(Text block Opens)

Neutrophil-induced skeletal muscle damage: a calculated and controlled response following hindlimb unloading and reloading.

Neutrophils phagocyte necrotic debris and release cytokines, enzymes, and oxidative factors. In the present study, we investigated the contribution of neutrophils to muscle injury, dysfunction, and recovery using an unloading and reloading model. Mice were submitted to 10 days of hindlimb unloading and were transiently depleted in neutrophils with anti-Ly6G/Ly6C antibody prior to reloading. Leukocyte accumulation and muscle function were assessed immunohistologically and functionally in vitro. In addition, soleus muscles submitted to unloading and reloading were incubated in vitro with LPS (100 microg/ml) to determine whether exogenous stimulus would activate neutrophil response and produce extensive muscle damage. Contractile properties were recorded every hour for 6 h, and muscles were subsequently incubated in procion orange to assess muscle damage. Neutrophil depletion affected neither the loss in muscle force nor the time of recovery in atrophied and reloaded soleus muscles. However, atrophied and reloaded soleus muscles that contained high concentration of neutrophils experienced a 20% greater loss in force than atrophied and reloaded soleus muscles depleted in neutrophils following in vitro incubation with LPS. Procion orange dye also confirmed that neutrophils induced a 2.5-fold increase in muscle membrane damage in the presence of LPS. These results show that neutrophil infiltration during modified mechanical loading is highly regulated and efficiently eliminated, with no significant muscle fiber injury unless the activation state of neutrophils is modified by the presence of LPS.

(Text block Closes)

## Exercise description
In the text on neutrophil-induced muscle damage, for how many days were the mice submitted to hindlimb unloading?

(Data supplied Opens)

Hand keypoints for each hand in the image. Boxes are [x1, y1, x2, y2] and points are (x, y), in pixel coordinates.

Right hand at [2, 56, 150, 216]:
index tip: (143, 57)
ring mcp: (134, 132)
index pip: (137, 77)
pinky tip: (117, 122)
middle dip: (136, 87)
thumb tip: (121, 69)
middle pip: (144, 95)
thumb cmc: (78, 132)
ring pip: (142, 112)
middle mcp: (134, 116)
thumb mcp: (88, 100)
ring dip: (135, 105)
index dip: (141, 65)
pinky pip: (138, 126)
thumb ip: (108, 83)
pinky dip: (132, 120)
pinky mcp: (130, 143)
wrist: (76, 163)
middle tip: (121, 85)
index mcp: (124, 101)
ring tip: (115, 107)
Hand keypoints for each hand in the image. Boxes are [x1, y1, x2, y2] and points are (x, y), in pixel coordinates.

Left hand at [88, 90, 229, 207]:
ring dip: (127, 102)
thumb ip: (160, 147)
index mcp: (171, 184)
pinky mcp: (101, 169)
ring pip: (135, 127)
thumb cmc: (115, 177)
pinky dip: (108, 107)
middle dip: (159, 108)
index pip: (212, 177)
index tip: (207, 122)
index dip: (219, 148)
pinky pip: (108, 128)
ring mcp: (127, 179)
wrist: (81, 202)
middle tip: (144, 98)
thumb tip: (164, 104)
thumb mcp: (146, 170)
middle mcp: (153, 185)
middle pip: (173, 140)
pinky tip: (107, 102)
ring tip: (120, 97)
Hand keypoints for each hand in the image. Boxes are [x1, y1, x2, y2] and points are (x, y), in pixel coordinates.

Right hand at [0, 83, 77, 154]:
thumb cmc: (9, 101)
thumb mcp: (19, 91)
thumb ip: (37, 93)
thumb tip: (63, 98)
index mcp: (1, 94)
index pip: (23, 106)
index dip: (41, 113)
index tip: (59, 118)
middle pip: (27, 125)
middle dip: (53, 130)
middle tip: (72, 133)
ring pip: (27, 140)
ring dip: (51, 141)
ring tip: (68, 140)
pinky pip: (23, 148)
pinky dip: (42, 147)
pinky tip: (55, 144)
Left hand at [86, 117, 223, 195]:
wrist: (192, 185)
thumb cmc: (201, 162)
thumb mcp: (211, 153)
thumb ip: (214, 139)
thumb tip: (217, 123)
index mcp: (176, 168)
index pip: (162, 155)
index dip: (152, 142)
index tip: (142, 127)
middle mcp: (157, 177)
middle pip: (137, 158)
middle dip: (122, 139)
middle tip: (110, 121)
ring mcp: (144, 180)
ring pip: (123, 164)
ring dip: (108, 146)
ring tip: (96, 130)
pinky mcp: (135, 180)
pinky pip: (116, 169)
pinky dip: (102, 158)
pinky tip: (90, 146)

(Data supplied Closes)

## Result of this task
10 days.